Using AI to remove busywork, restore judgement, and make organizations more humane.
Key Takeaways:
AI can remove administrative drag and bureaucratic busywork so people can spend more time on judgement, care, creativity, and responsibility. The parts of work that can’t be reduced to metrics.
The dominant story about artificial intelligence is a story about loss.
For technology leaders, these fears often show up as workforce anxiety or reputational risk, for example, concerns about headline-driven backlash over AI-linked layoffs, or being seen by employees, customers, or regulators as prioritizing efficiency over people. If AI automates enough work, what happens to the people whose work disappears? Employment has traditionally been how western societies distribute income, structure identity, and signal usefulness. When that structure wobbles, everything feels unstable.
But there’s a deeper problem we might be missing.
Long before AI entered the picture, modern life had already been narrowed to what could be tracked, improved, justified, and reported. Work became a set of workflows; success became a dashboard. Time was something to optimize. Attention something to capture. Value something that had to prove itself numerically.
So, it’s no coincidence that many people describe a kind of exhaustion that rest doesn’t fix. They’re not just busy. They’re spending most of their lives in systems that flatten experience, shave off meaning, and leave little room for judgement, presence, or care. Making life feel efficient, but also not something tangible and real.

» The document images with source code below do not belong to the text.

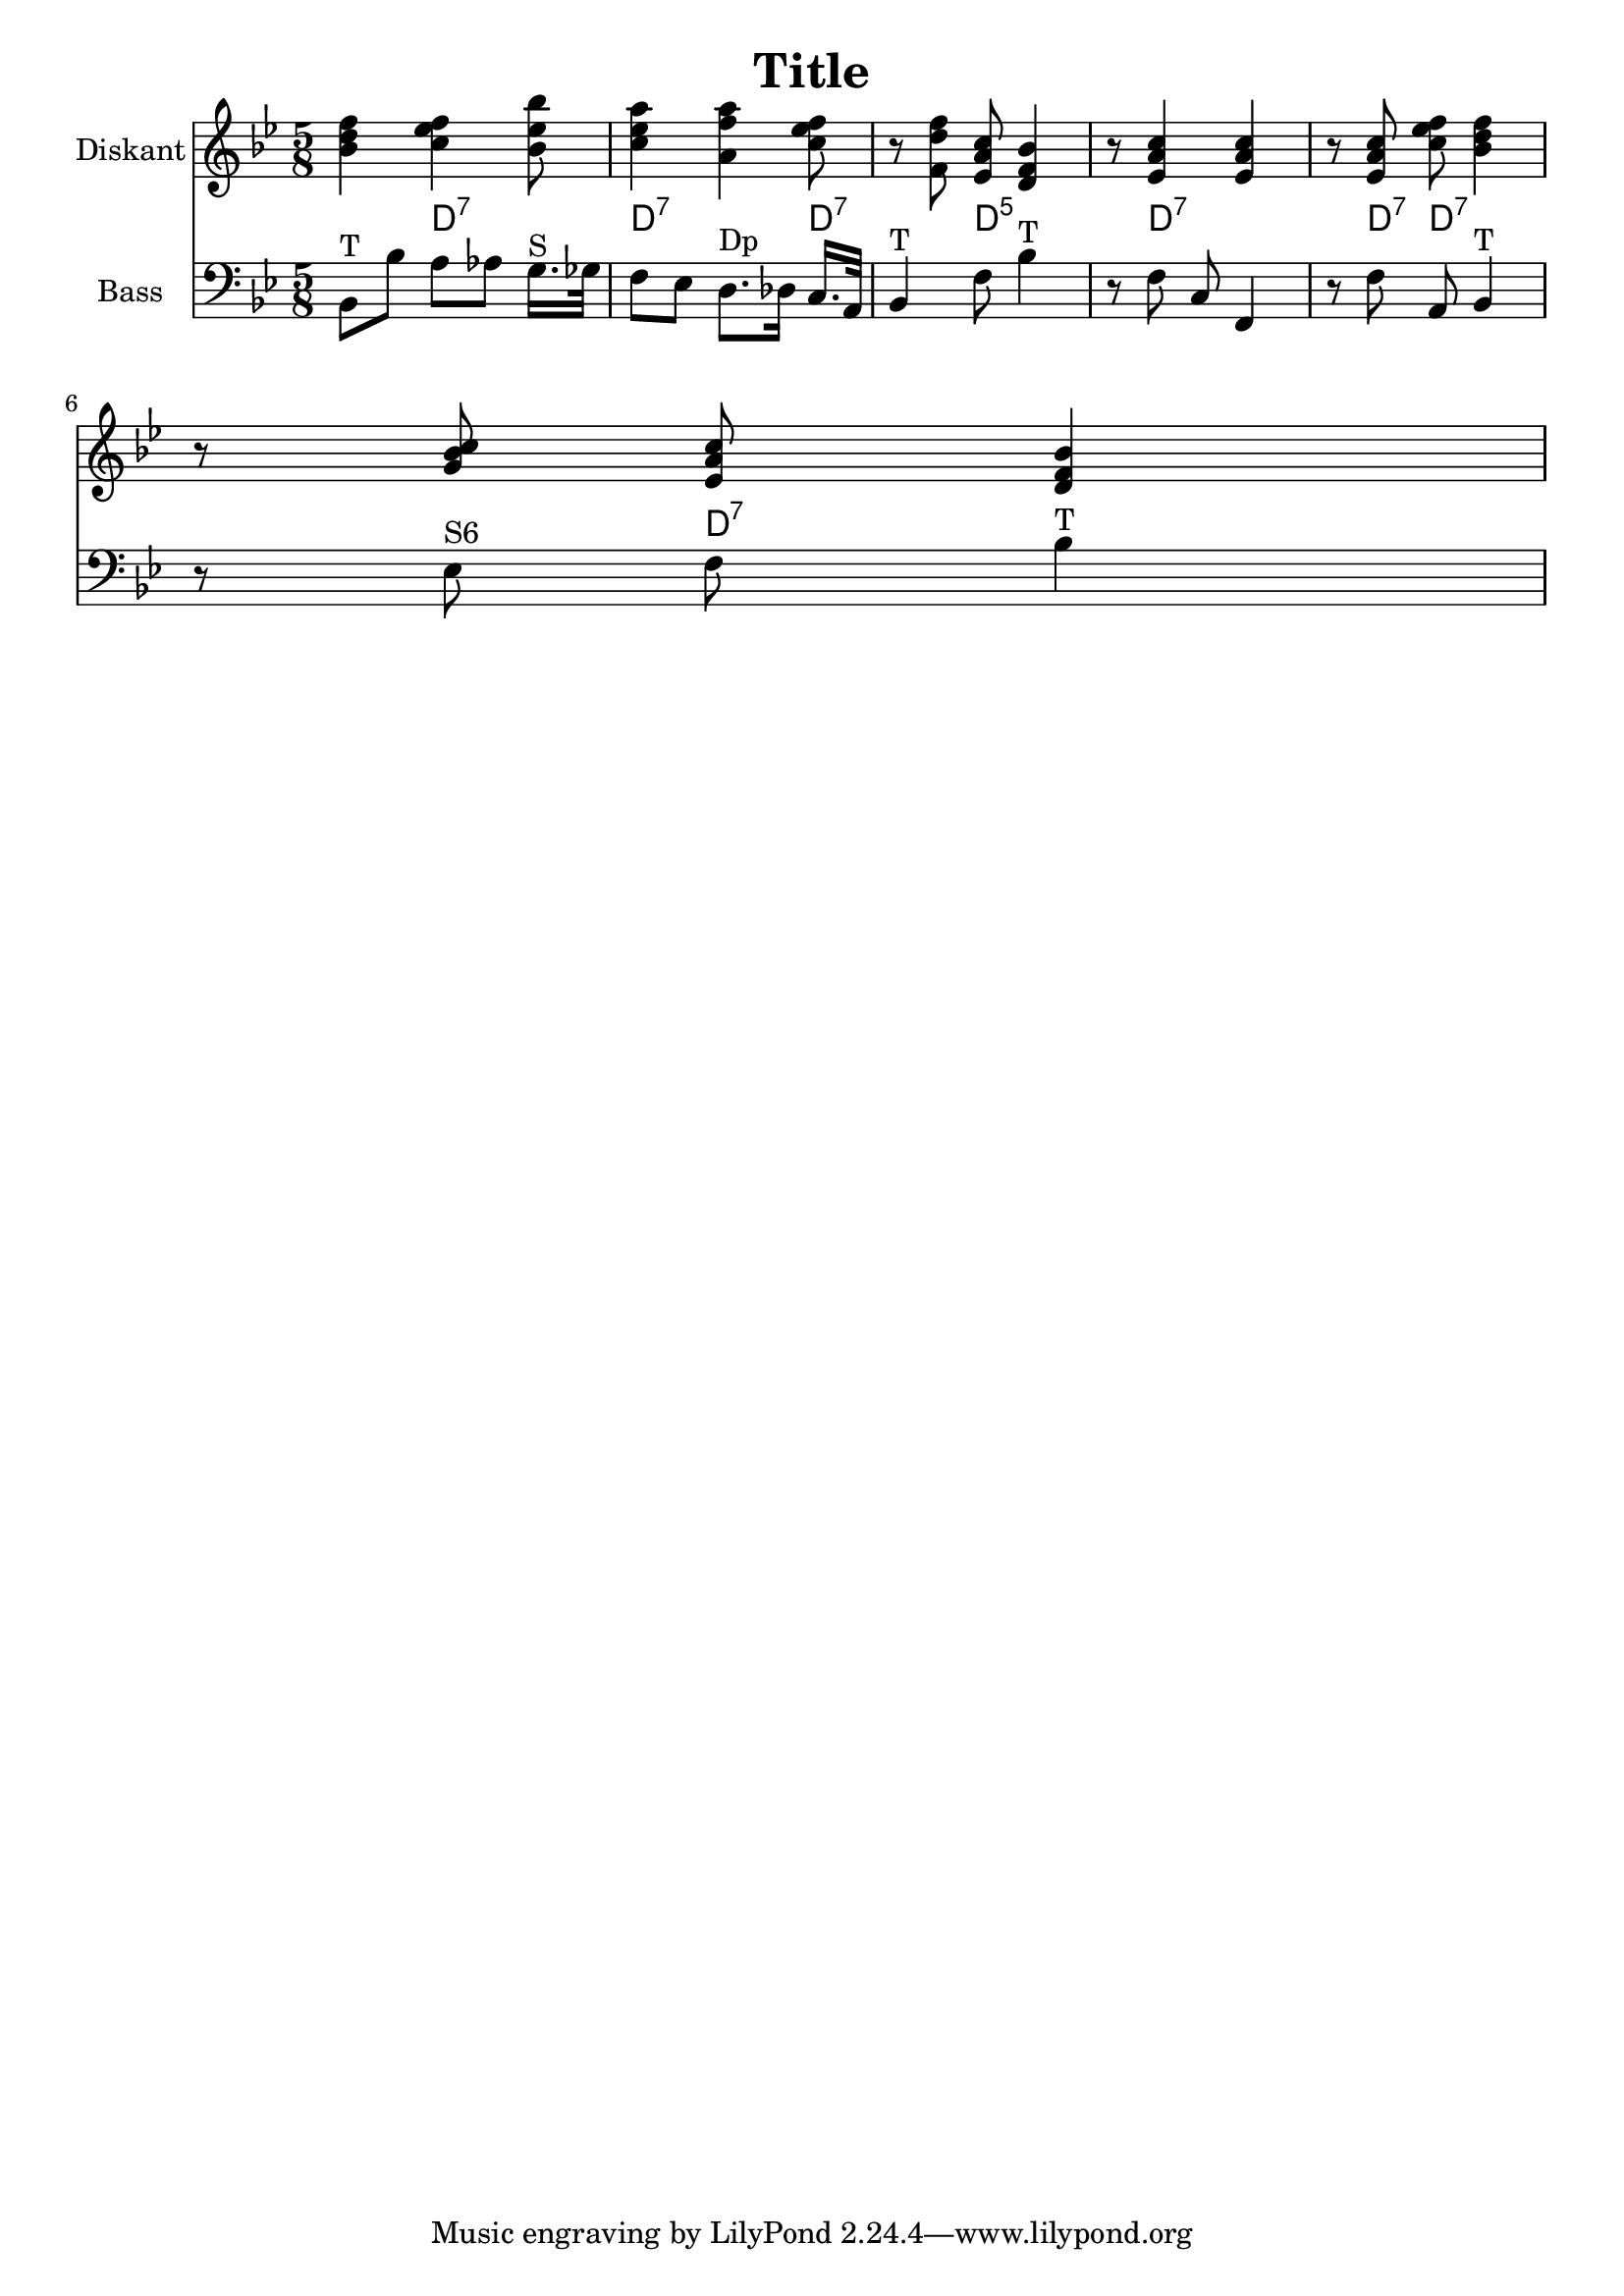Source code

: 
\version "2.18.2"
% automatically converted by musicxml2ly from easyabc-cadenca3.xml

\header {
    encoder = "abc2xml version 69"
    encodingdate = "2019-11-25"
    title = Title
    }

\layout {
    \context { \Score
        autoBeaming = ##f
        }
    }
PartPOneVoiceOne =  \relative bes' {
    \clef "treble" \key bes \major \time 5/8 | % 1
     <bes d f>4 <c es f>4 <bes es bes'>8 | % 2
    <c es a>4 <a f' a>4 <c es f>8 | % 3
    r8 <f, d' f>8 <es a c>8 <d f bes>4 | % 4
    r8 <es a c>4 <es a c>4 | % 5
    r8 <es a c>8 <c' es f>8 <bes d f>4 | % 6
    r8 <g bes c>8 <es a c>8 <d f bes>4 }

PartPTwoVoiceOne =  \relative bes, {
    \clef "bass" \key bes \major \time 5/8 | % 1
    bes8 ^"T" [ bes'8 ] a8 [ as8 ] g16. ^"S" [ ges32 ] | % 2
    f8 [ es8 ] d8. ^"Dp" [ des16 ] c16. [ a32 ] | % 3
    bes4 ^"T" f'8 bes4 ^"T" | % 4
    r8 f8 c8 f,4 | % 5
    r8 f'8 a,8 bes4 ^"T" \break | % 6
    r8 es8 ^"S6" f8 bes4 ^"T" }

PartPTwoVoiceOneChords =  \chordmode {
    | % 1
    s8 s8 d8:7 s8 s16. s32 | % 2
    d8:7 s8 s8. s16 d16.:7 s32 | % 3
    s4 d8:5 s4 | % 4
    s8 d8:7 s8 s4 | % 5
    s8 d8:7 d8:7 s4 | % 6
    s8 s8 d8:7 }


% The score definition
\score {
    <<
        \new Staff <<
            \set Staff.instrumentName = "Diskant"
            \context Staff << 
                \context Voice = "PartPOneVoiceOne" { \PartPOneVoiceOne }
                >>
            >>
        \context ChordNames = "PartPTwoVoiceOneChords" \PartPTwoVoiceOneChords
        \new Staff <<
            \set Staff.instrumentName = "Bass"
            \context Staff << 
                \context Voice = "PartPTwoVoiceOne" { \PartPTwoVoiceOne }
                >>
            >>
        
        >>
    \layout {}
    % To create MIDI output, uncomment the following line:
    %  \midi {}
    }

This is where the conversation about AI needs to shift.
If artificial intelligence exists only to accelerate this logic with more optimization, more extraction, more abstraction, then the fears are justified. AI won’t just take jobs; it will finish the job by continuing to turn our lives into interchangeable inputs.

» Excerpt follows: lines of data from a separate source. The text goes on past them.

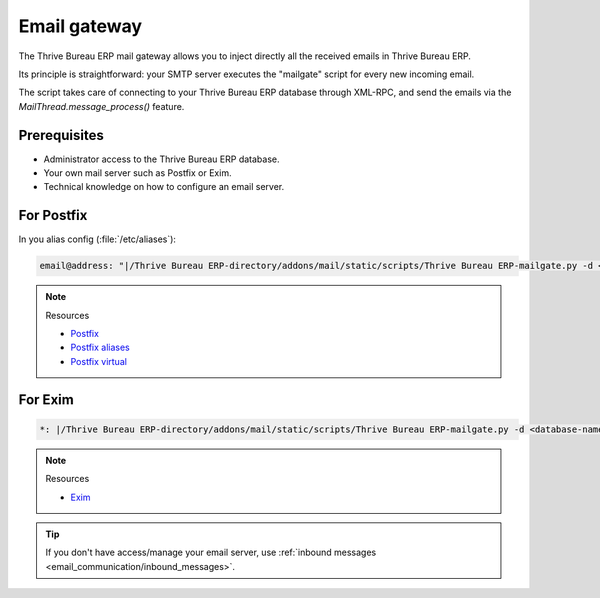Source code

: =============
Email gateway
=============

The Thrive Bureau ERP mail gateway allows you to inject directly all the received emails in Thrive Bureau ERP.

Its principle is straightforward: your SMTP server executes the "mailgate" script for every new
incoming email.

The script takes care of connecting to your Thrive Bureau ERP database through XML-RPC, and send the emails via
the `MailThread.message_process()` feature.

Prerequisites
-------------

- Administrator access to the Thrive Bureau ERP database.
- Your own mail server such as Postfix or Exim.
- Technical knowledge on how to configure an email server.

For Postfix
-----------

In you alias config (:file:`/etc/aliases`):

.. code-block:: text

   email@address: "|/Thrive Bureau ERP-directory/addons/mail/static/scripts/Thrive Bureau ERP-mailgate.py -d <database-name> -u <userid> -p <password>"

.. note::
   Resources

   - `Postfix <http://www.postfix.org/documentation.html>`_
   - `Postfix aliases <http://www.postfix.org/aliases.5.html>`_
   - `Postfix virtual <http://www.postfix.org/virtual.8.html>`_


For Exim
--------

.. code-block:: text

   *: |/Thrive Bureau ERP-directory/addons/mail/static/scripts/Thrive Bureau ERP-mailgate.py -d <database-name> -u <userid> -p <password>

.. note::
   Resources

   - `Exim <https://www.exim.org/docs.html>`_

.. tip::
   If you don't have access/manage your email server, use :ref:`inbound messages
   <email_communication/inbound_messages>`.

But AI doesn’t have to play that role.
Used well, automation can strip away work that already hollows people out. Not the meaningful parts but the endless status updates, compliance theatre (think showing alignment with rules, policies, or oversight processes rather than to genuinely improve outcomes), copy‑and‑paste cognition (think moving information from one place to another while minimally engaging with it), and bureaucratic busywork that exists mainly to make organisations legible to themselves.
For example, let’s consider healthcare. Many doctors don’t burn out because they resent caring for patients. They burn out because their attention is constantly pulled away from patients by documentation systems designed for billing and audit. AI that meaningfully reduces administrative load doesn’t dehumanize medicine but it gives doctors and nurses more time to be doctors and nurses.
Or take enterprise knowledge work. Much of it is maintaining internal order: summarizing, routing, reformatting, translating between systems. None of this is where judgement, experience, or responsibility actually live. AI that absorbs this layer doesn’t diminish human contribution; it exposes where human contribution actually matters.
This is the crucial distinction tech leaders need to make.
The goal shouldn’t be to preserve “jobs” as they currently exist. Many of them are already thin substitutes for purpose. The goal should be to protect and expand forms of work and activity that resist being reduced to pure function. Work that involves discretion, moral weight, dialogue, creativity, and care.
AI may force this reckoning whether we like it or not. As machines become better at optimization, we will increasingly be valued for what cannot be optimized. And that’s not a downgrade. It’s a return.
But this only works if organizations resist the reflex to reinvest every gained efficiency back into growth for growth’s sake. If AI simply creates more throughput, more meetings, more reporting, more speed, then nothing changes except the burn rate.
So here’s the real challenge for leaders: stop treating progress as synonymous with acceleration.
Instead, why don’t we ask harder questions.
AI won’t give us meaning by default. But it can help clear the ground.
Efficiency gains usually become higher targets or fewer jobs. That risk is real, which is why leadership intent has to be explicit. “Automation that frees time” only matters if teams are allowed to reinvest some of that time into higher-quality decisions, better service, learning, and care. Not just more throughput.
The question is whether we use it to create a world that operates more efficiently, or one that is more fulfilling to live in.